=== GOAL ===
Continue the blog post below about the word “slut” from the point where it ends.

=== DOCUMENT SEGMENT ===
Here I am, almost seven months since my last blog, writing about the word “slut.” It’s strange, what passes for writing inspiration these days, especially since I promised in the past I’d be doing less personal-life-issues blogging. But, this word, and its usage, occupies a strange place in my mind.

Perhaps I’m blogging about this now, at this time, as I undergo some radical life changes, assessing and re-assessing the role authenticity plays in my life, and how sexuality is key to embracing that authenticity in a more complete and satisfying way.

Sex columnist Dan Savage’s response to a young woman being called a “slut” hit some buttons, mainly because I have been called the same thing, by a woman who is friends with my mother, no less. it wasn’t said in front of me, and perhaps I wasn’t meant to ever know of it, but, it didn’t surprise me, to once again be called “slut,” especially by another woman.

In dealing with female friends in the past, I used to feel a particular pressure to cover up, dress down, go shapeless, never be too revealing. That was thanks to a youthful lack of self-confidence in my appearance, but it was also a way to fit in with my chums’ idea of how females “should” look: no bare shoulders, no decolletage, always tasteful and subtle. There was still glammy makeup and vampy nails, and a growing passion for lingerie. Like the veiled ladies I used to see buying hoards of lacy knickers in Harrod’s years before, I felt I had a fabulous secret to savor hidden underneath the high-necked velvet tops and long skirts.

=== EXTRACTED RECORDS ===
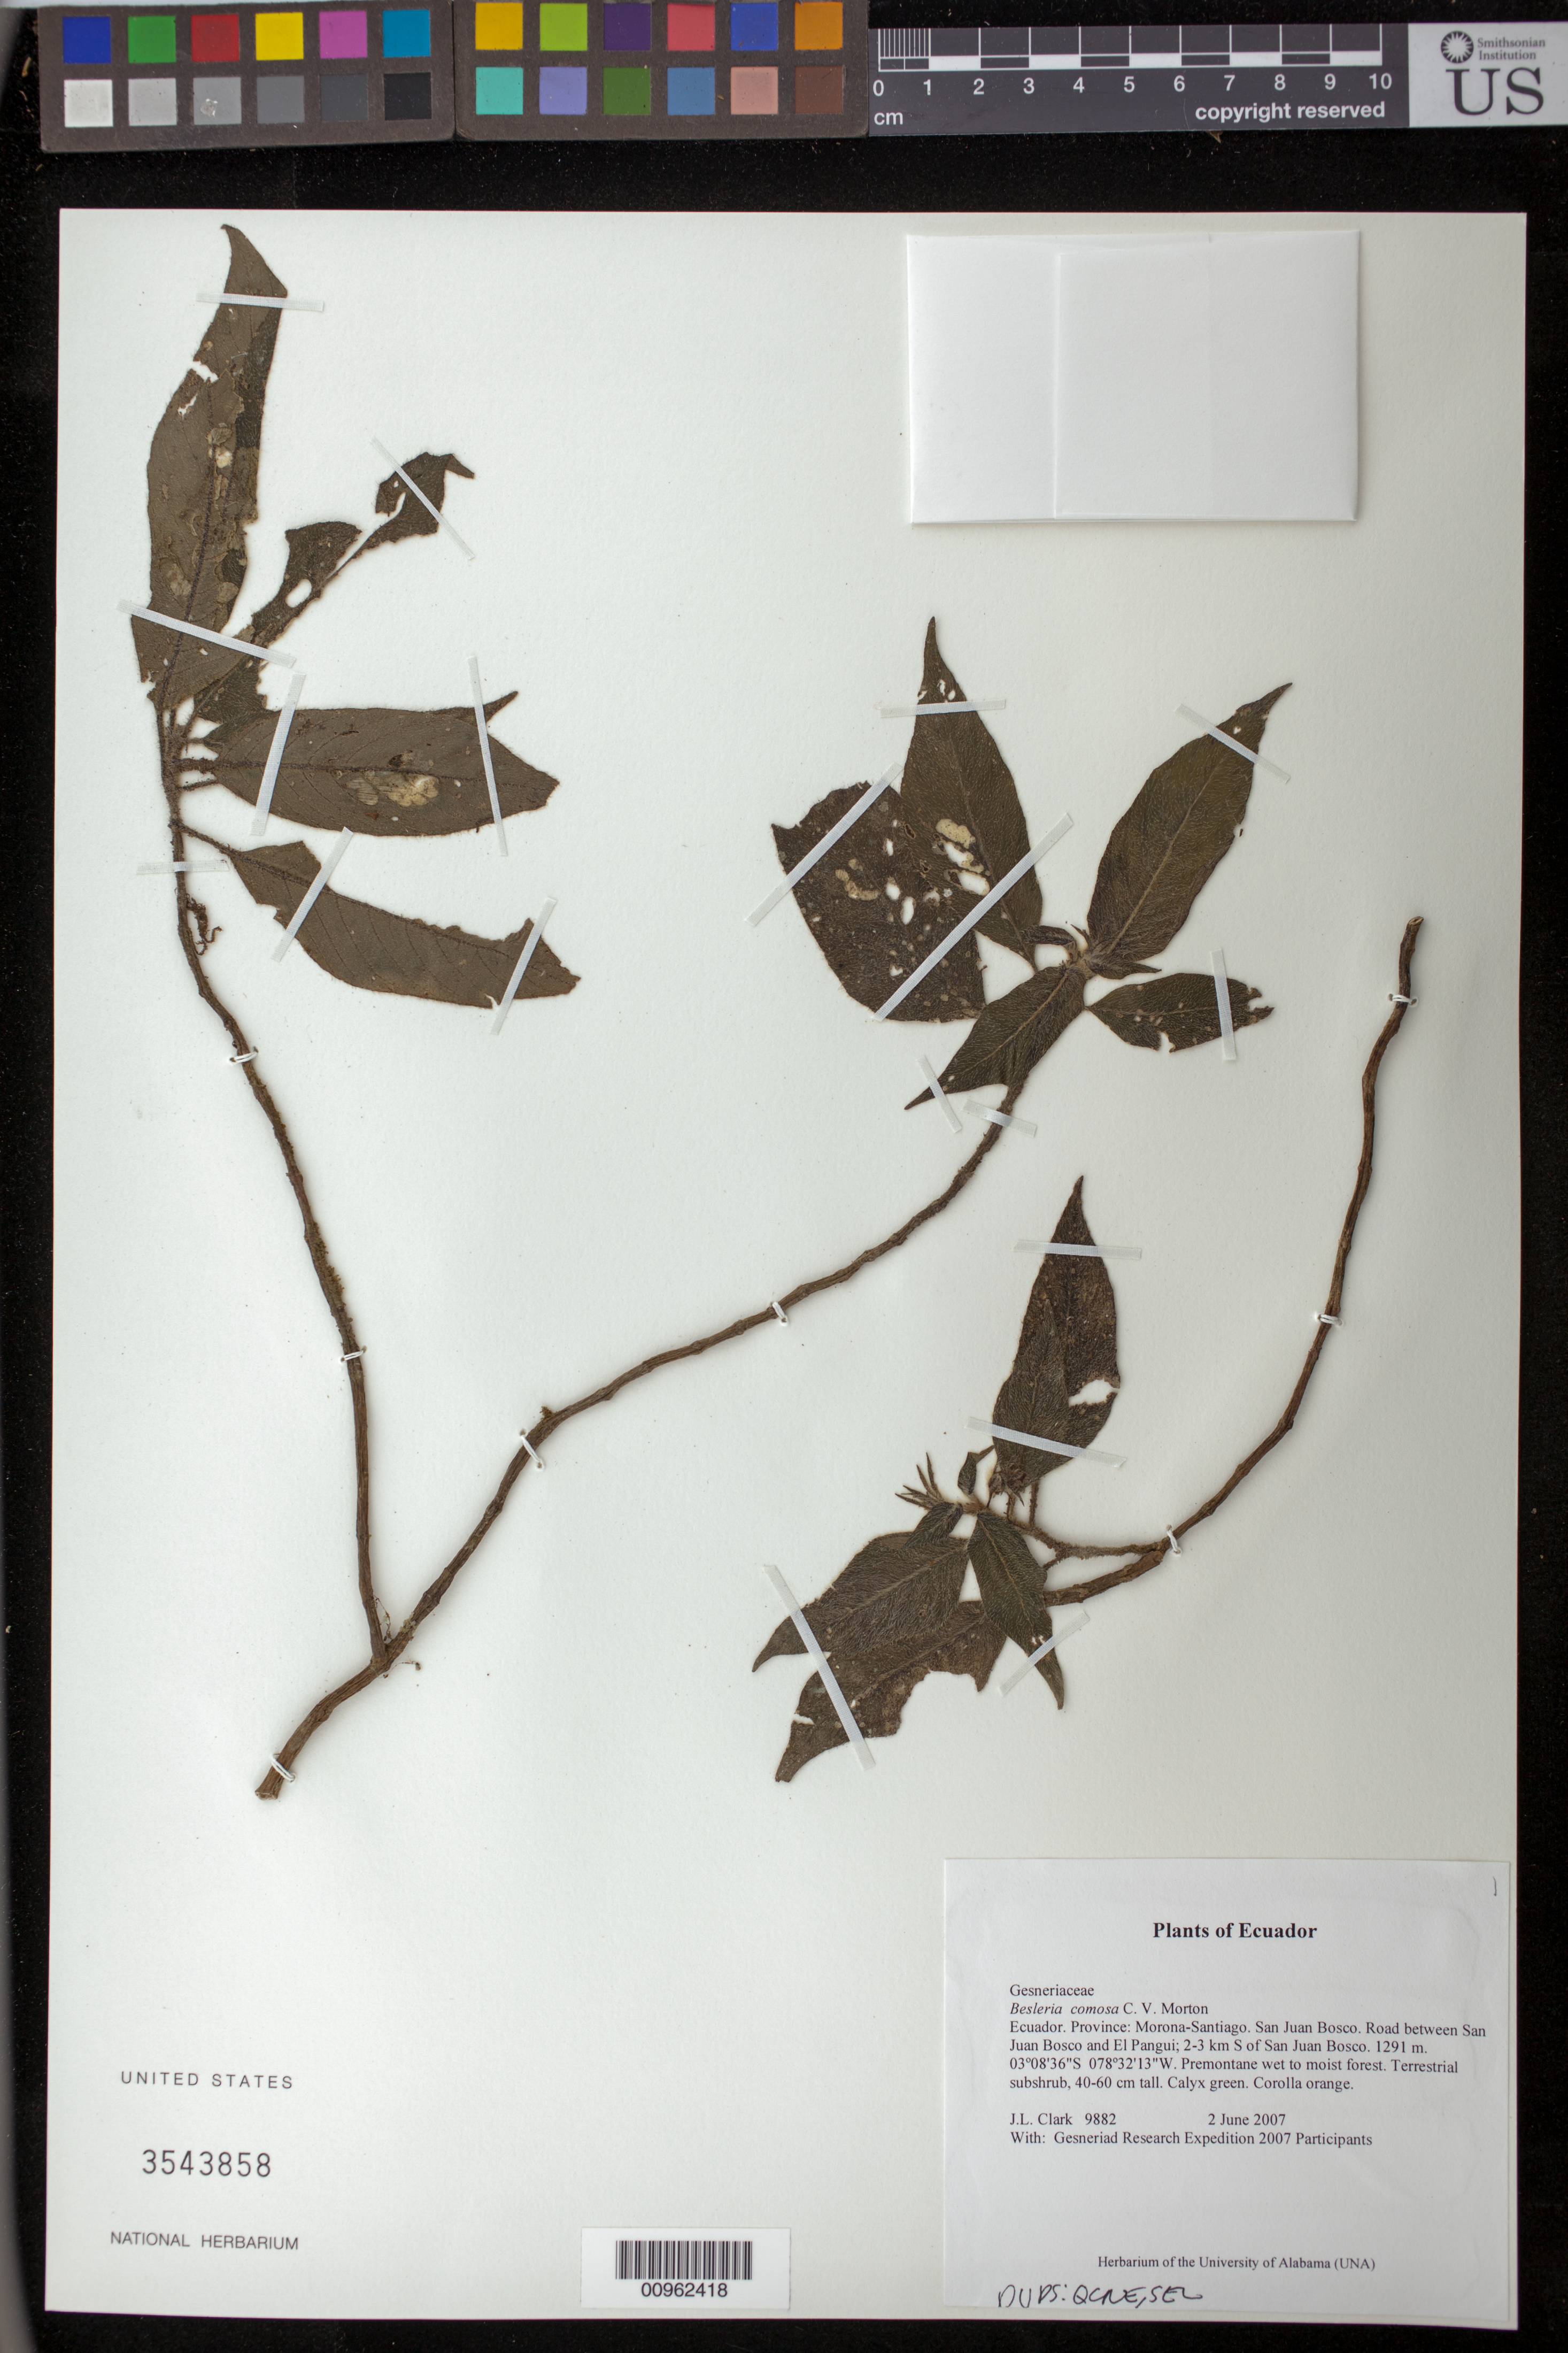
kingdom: Plantae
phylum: Tracheophyta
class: Magnoliopsida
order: Lamiales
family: Gesneriaceae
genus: Besleria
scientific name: Besleria comosa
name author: C.V. Morton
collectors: J. L. Clark & Gesneriad Research Expedition 2007 Participants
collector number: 9882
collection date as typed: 02 Jun 2007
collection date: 2007-06-02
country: Ecuador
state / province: Morona-Santiago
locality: San Juan Bosco. Road between San Juan Bosco and El Pangui; 2-3 km S of San Juan Bosco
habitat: Premontane wet to moist forest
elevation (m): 1291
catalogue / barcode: US 3543858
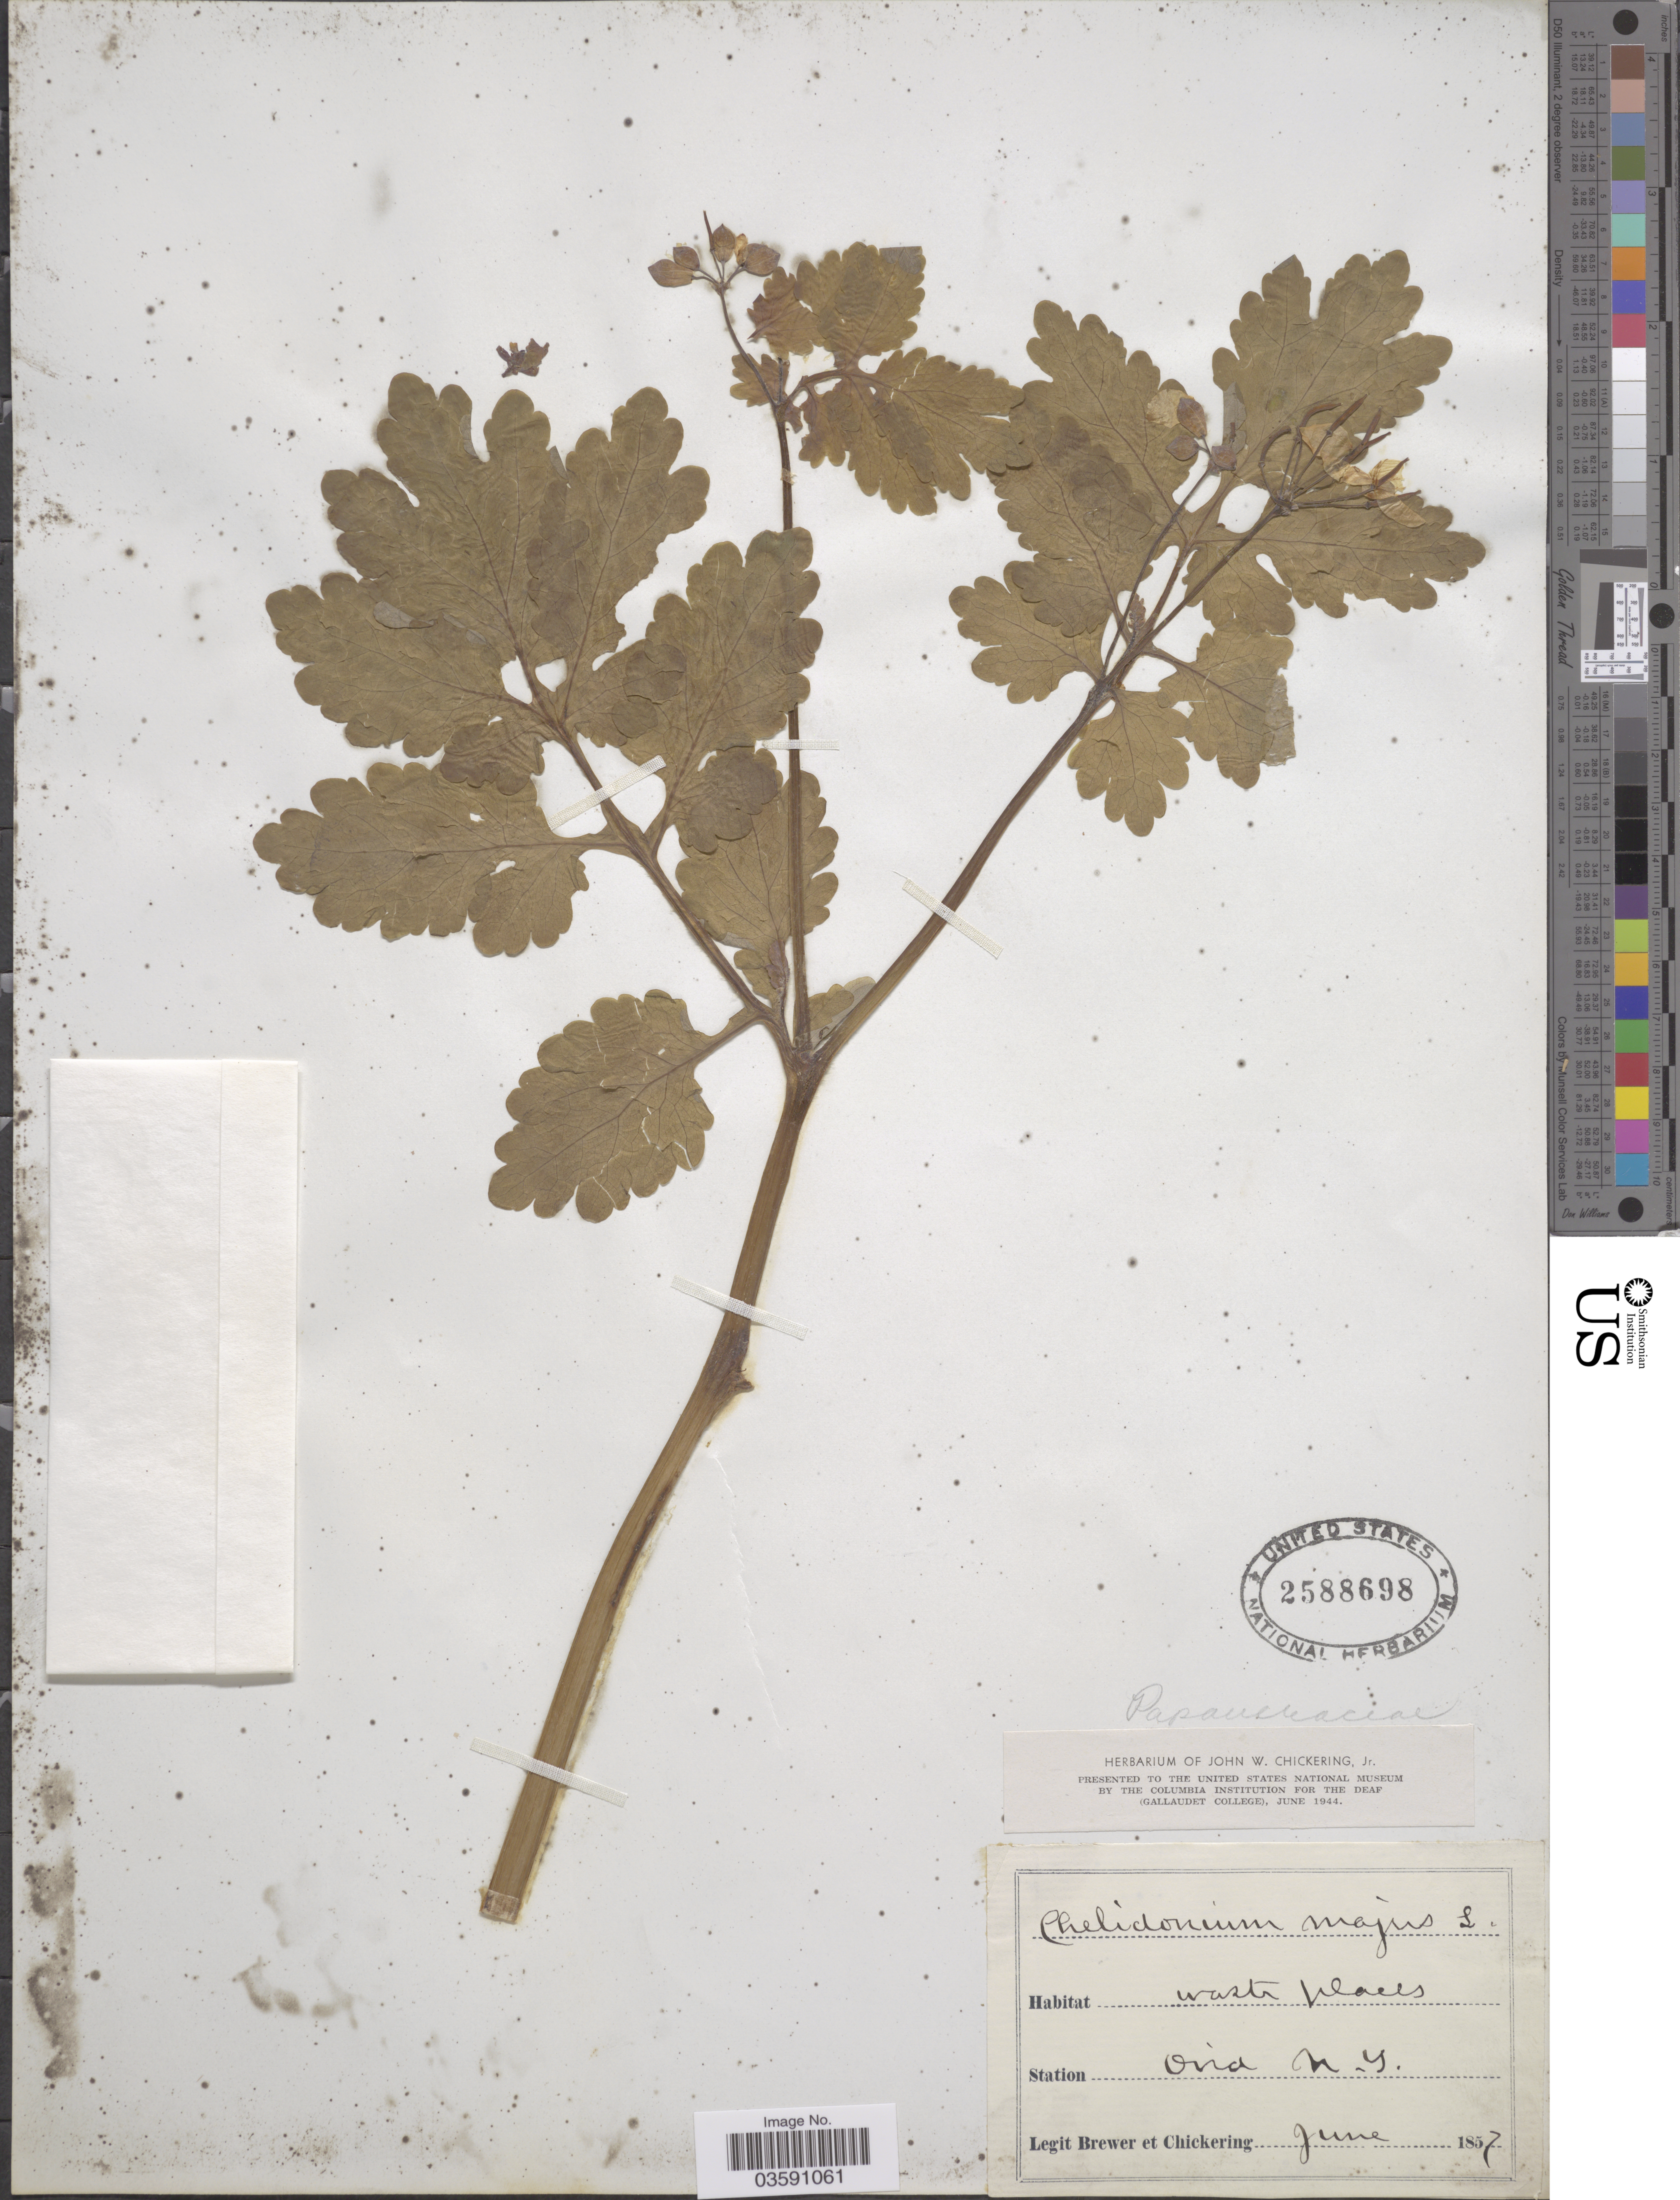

=== FINAL ANSWER ===
Gradually, I began to bust out of the mold. I attended a concert in the late 1990s wearing a tight, low-cut, vintage halter-dress; the concert wasn’t great, but boy, did I feel good, powerful even. Such boldness complemented an already entrenched taste for literary erotica, sensuous writing, and the naughtier side of history. That’s to say nothing of how much bellydancing aided in recognizing and embracing what God gave me too. Such pursuits helped me gain the confidence to claim my womanly body as my own, to express the person it contains, outright, -through dress, through manner, through every single visual and aural element shrieking “AUTHENTIC” loudly, proudly, finally. I realized the absurdity in dressing -and thinking, speaking, choosing -just to make other people comfortable.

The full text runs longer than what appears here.